Find biggest and smallest array Javascript

Question

I am trying to figure out the best way to compare two arrays.

Essentially I want to know the biggest and smallest array for further processing. Here is my code for doing so thus far:

merge: function(arrOne, arrTwo) {

   if(arrOne == null || arrTwo == null) throw new Error();

    var bigArr = arrOne.length > arrTwo.length ? arrOne : arrTwo,
        smallArr = bigArr.length == arrOne.length ? arrTwo : arrOne;

    console.log(bigArr);
    console.log(smallArr);

}

While this works, I am guessing there has to be an easier and more efficient way of doing this. Any thoughts?

Answer 1

The best way would be to not use a ternary, and write a normal condition.

var bigArr, smallArr;
if(arrOne.length > arrTwo.length){
    bigArr = arrOne;
    smallArr = arrTwo;
}else{
    smallArr = arrOne;
    bigArr = arrTwo;
}

Readable, fast, it's obviously bug-free.

If you really want to use a ternary operator (for example to avoid duplicate declaration and assignment after declaration), perhaps the correct solution would be to repeat (or cache) the condition:

var   bigArr = arrOne.length > arrTwo.length ? arrOne.length : arrTwo.length,
    smallArr = arrOne.length > arrTwo.length ? arrTwo.length : arrOne.length;

Somewhat readable, obviously bug free, assigns at declaration.

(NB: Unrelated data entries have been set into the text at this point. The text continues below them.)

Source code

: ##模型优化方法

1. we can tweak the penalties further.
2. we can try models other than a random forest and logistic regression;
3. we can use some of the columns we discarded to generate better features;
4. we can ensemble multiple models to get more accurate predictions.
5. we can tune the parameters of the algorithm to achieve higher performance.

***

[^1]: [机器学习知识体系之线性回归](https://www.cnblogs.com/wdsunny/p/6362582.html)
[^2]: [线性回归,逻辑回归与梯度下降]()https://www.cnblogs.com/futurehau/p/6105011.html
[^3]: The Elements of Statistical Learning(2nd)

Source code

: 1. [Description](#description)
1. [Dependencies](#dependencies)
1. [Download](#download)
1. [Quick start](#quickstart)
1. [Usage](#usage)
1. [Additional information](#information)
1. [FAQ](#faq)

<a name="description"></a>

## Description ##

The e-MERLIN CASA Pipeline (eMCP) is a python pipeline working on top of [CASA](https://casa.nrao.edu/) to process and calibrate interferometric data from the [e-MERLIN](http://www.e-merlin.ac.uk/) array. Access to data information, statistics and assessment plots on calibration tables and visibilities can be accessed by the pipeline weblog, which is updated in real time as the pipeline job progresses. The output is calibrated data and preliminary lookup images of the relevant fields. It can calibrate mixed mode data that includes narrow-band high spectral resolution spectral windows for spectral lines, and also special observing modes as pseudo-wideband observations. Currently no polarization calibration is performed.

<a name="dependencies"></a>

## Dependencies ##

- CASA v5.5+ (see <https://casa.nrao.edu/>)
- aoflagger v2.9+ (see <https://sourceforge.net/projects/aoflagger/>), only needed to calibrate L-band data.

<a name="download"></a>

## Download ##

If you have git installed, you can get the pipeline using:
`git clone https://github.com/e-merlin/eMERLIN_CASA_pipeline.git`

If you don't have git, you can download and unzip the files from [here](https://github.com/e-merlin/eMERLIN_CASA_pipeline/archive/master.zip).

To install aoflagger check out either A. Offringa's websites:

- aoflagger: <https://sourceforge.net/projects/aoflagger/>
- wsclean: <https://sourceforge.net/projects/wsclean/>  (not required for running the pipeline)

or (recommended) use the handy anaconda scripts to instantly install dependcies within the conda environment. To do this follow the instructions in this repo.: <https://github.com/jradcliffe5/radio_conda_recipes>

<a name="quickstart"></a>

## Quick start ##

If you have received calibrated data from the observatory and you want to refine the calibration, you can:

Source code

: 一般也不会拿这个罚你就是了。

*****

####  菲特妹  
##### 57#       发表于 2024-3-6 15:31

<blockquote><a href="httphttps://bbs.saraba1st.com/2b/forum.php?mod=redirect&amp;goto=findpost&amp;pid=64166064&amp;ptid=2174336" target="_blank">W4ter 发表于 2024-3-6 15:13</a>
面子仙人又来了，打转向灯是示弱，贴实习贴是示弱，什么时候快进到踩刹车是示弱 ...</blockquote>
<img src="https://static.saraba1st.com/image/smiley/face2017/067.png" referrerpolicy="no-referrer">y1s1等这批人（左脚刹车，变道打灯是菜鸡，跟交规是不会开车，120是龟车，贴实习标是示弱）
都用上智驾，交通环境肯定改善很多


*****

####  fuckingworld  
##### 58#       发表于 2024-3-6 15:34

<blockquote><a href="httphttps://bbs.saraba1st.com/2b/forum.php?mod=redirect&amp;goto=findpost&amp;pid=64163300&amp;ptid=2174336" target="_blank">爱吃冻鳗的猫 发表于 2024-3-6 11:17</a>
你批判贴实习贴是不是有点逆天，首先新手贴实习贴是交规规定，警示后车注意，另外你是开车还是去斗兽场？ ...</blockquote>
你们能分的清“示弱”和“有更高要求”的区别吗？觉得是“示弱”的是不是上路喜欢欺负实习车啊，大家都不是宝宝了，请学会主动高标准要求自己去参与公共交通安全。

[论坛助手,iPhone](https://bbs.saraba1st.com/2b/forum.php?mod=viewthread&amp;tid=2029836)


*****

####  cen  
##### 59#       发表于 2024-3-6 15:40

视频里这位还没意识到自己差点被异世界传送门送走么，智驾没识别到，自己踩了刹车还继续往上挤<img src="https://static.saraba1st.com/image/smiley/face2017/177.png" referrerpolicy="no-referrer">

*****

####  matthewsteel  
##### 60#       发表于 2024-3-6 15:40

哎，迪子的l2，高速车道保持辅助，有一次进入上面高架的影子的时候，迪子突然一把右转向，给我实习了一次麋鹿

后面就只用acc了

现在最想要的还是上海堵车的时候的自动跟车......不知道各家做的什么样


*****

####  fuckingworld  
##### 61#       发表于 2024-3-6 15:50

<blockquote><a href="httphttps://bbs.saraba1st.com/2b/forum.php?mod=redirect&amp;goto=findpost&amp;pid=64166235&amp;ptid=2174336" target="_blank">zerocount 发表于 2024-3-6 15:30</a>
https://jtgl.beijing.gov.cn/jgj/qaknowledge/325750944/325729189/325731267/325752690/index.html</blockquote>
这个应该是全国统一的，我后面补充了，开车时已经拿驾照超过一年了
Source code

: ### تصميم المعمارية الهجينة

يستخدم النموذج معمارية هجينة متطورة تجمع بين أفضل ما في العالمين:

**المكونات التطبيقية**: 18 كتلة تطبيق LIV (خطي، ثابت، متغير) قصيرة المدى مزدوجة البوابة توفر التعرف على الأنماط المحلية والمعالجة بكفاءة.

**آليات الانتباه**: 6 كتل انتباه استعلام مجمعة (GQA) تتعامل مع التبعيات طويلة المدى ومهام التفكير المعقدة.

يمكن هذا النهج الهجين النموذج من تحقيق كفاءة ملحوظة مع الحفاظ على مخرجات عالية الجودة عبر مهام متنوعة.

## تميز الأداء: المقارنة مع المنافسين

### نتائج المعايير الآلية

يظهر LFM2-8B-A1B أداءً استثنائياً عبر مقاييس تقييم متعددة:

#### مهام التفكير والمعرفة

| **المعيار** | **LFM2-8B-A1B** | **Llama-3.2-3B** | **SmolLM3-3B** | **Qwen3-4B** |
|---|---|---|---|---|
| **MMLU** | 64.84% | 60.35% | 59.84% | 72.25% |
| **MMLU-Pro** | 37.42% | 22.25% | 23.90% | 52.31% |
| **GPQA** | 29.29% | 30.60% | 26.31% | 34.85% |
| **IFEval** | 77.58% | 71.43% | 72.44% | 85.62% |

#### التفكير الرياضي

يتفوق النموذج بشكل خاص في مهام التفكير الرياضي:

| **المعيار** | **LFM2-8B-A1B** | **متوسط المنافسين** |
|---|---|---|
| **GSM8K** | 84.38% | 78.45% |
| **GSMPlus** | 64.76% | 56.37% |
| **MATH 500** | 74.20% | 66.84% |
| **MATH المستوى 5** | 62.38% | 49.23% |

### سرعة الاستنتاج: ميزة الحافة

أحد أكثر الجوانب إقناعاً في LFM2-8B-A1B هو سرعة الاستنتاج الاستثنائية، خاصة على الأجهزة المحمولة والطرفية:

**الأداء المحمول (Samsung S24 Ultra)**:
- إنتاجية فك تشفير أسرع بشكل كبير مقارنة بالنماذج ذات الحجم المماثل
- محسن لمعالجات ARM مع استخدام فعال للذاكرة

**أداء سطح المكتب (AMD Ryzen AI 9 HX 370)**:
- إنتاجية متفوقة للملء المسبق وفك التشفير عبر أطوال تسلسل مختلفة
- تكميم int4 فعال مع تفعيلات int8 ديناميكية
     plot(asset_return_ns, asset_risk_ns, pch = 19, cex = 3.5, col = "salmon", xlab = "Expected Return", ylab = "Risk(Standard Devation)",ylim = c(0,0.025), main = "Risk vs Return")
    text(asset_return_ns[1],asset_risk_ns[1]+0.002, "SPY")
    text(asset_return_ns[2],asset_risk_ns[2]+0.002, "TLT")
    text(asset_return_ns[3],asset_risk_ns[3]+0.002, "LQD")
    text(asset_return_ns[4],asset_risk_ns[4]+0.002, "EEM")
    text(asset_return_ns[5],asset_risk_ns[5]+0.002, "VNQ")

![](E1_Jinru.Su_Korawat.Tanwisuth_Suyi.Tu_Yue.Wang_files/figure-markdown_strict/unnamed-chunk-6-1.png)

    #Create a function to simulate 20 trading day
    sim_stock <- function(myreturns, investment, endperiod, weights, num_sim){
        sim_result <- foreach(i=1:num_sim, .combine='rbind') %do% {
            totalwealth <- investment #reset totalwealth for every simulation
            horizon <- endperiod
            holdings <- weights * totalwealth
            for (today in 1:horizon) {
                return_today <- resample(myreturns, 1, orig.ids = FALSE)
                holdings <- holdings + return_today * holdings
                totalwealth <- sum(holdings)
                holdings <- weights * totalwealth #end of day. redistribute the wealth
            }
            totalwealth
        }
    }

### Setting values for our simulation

If you want to avoid if and condition duplication, it's still possible. However, the code is unreadable (mainly because the comma operator is used) and shouldn't be used in production code. It might still be useful for code golf, though, and I'll name the variables appropriately. Handle with care:

l=(a.length>b.length)?(s=b,a):(s=a,b)

Answer 2

Your code will fail in cases where are there undefined values inbetween the array. If you need to handle such a condition, you might want to try a totally different approach.

var myArray = new Array();
myArray[100] = true;
console.log(myArray.length); // returns 101